(Bloomberg) — The last barrier to Chancellor Angela Merkel’s fourth term is an activist named Kevin who was born the same year the Berlin Wall fell.
The 28-year-old head of the Social Democrats’ youth organization, Kevin Kuehnert has become the youthful face of widespread party frustration, arguing that a role in the opposition is better than yet another alliance with the so-called Queen of Europe. Battling Merkel and his own party’s leadership, he’s become a ubiquitous presence in Germany, appearing on talk shows, giving newspaper and television interviews and debating at SPD events.
“The SPD is a proud, old party and doesn’t have to orient itself based on what Mrs. Merkel wants,” Kuehnert said in an interview with public broadcaster ARD on Sunday after a rally near Frankfurt. “We’re not in a monarchy.”
Kuehnert’s direct rhetoric and boy-next-door appearance stand to make for a tight race as SPD’s 463,000 members start voting Tuesday on accepting or rejecting the coalition agreement with Merkel’s Christian Democrat-led bloc. The results of the ballot, which will be conducted by mail, will be unveiled on March 4.
“The biggest risk to the membership vote is posed by the left-leaning members who for ideological reasons oppose a grand coalition,” Manfred Guellner, head of polling group Forsa. “It’s difficult to predict the outcome.”
Ballots will be sent nationwide this week. Inside are two envelopes: a smaller one for the voting slip and the second for a signed declaration to ensure validity.
Tensions within the SPD surged in the months after a historic defeat in national elections in September, with the membership split over whether to rebuild in opposition or to push for Social Democratic policies from inside the government. That dilemma has become existential as support further declined from a postwar election low. One poll on Monday showed the SPD below the far-right Alternative for Germany for the first time.
Now, it’s up to the SPD members to decide on a coalition agreement that stabilizes Germany, but risks further diluting the party’s profile by serving as Merkel’s junior partner for the third time.
Andrea Nahles, the SPD’s designated chairwoman, who along with other party leaders is crisscrossing Germany to lobby in favor of a return to government, is optimistic about the vote because of gains made for workers and retirees in the coalition agreement. Even so, the party still needs to reinvent itself to win back voters, she said before a rally in Mainz. A poll from Friday showed 66 percent of members backing a so-called grand coalition of Germany’s two biggest parties.

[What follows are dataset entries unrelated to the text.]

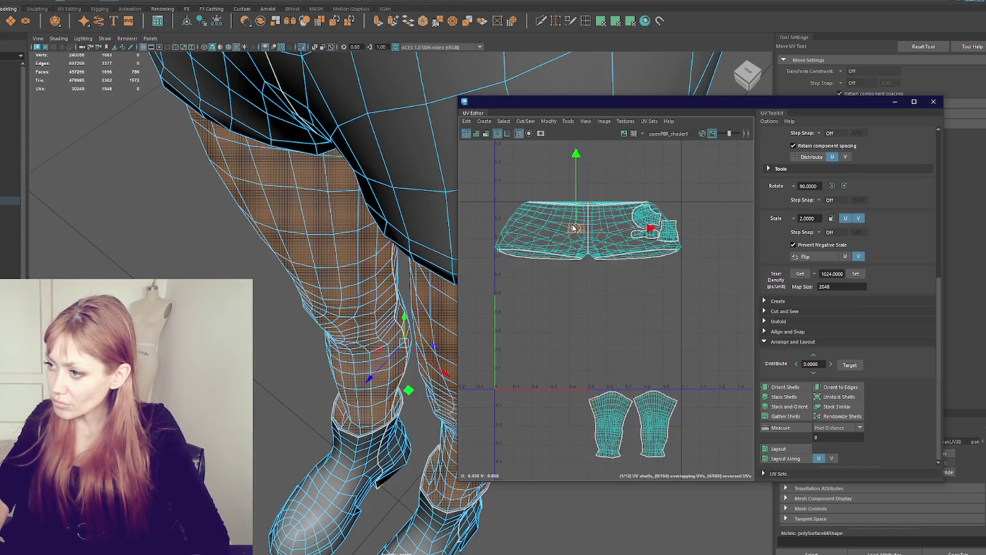
# Unfold the two upper-leg shorts shells and stack them with matching orientation
pyautogui.click(573, 228)
pyautogui.keyDown('shift'); pyautogui.moveTo(508, 282); pyautogui.dragTo(559, 288, button='right'); pyautogui.keyUp('shift')
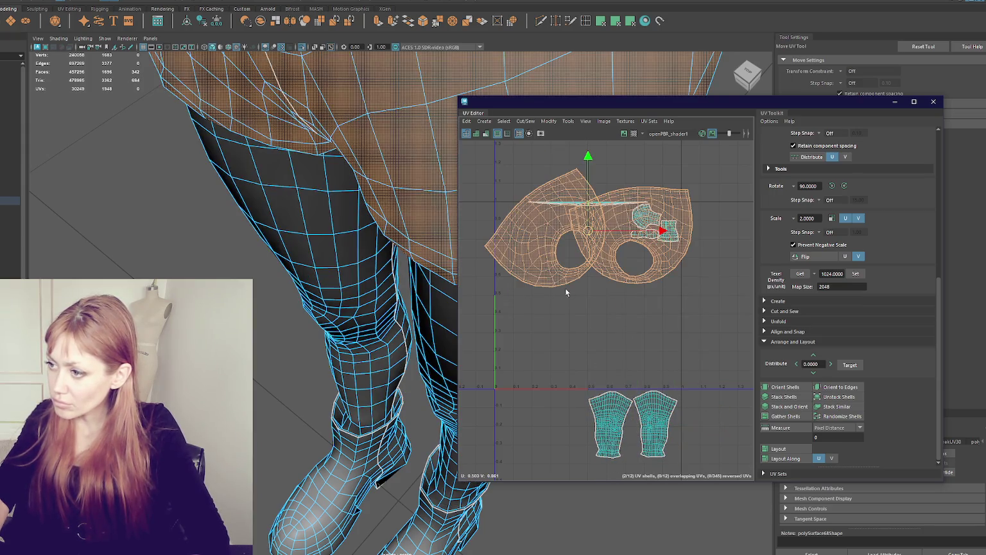
pyautogui.click(593, 277)
pyautogui.scroll(5, 586, 308)
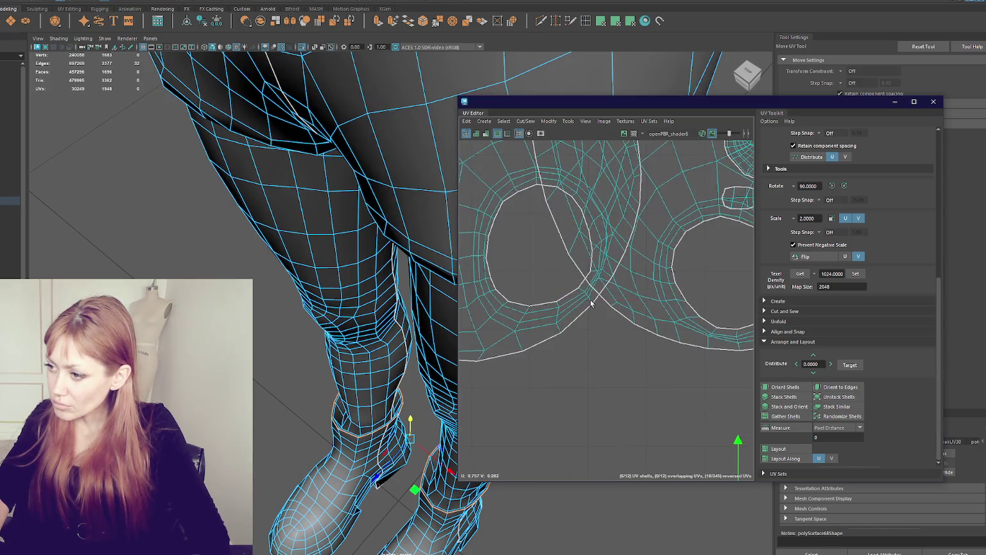
pyautogui.click(591, 303)
pyautogui.keyDown('alt'); pyautogui.moveTo(699, 346); pyautogui.dragTo(671, 350, button='middle'); pyautogui.keyUp('alt')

“It’s very difficult because there’s good arguments on both sides,” said Joerg Lorenz, managing director of the party’s operations in Duisburg, a traditional SPD stronghold in Germany’s Rust Belt, adding that the level of tension is like nothing he’s seen in over 30 years of service.
Merkel’s response to the challenge from Kuehnert and others critics has been a return to the world stage, meeting with a series of dignitaries in recent days including British Prime Minister Theresa May as well as the heads of the Netherlands, Poland, Luxembourg and the World Bank.
Despite criticism over handing the SPD the powerful finance ministry in the coalition accord, Merkel is reasserting control over her political base, appointing close ally and potential successor Annegret Kramp-Karrenbauer as CDU general secretary.
Kuehnert shrugs off the risks of SPD’s fall from grace, saying the best way to reverse the decline is by coming up with clear political positions in opposition or as an occasional collaborator with a CDU minority government.
“The SPD has nothing to fear by rejecting this coalition agreement,” Kuehnert, dressed in a black t-shirt, told ARD. “Now is the hour of the SPD members.”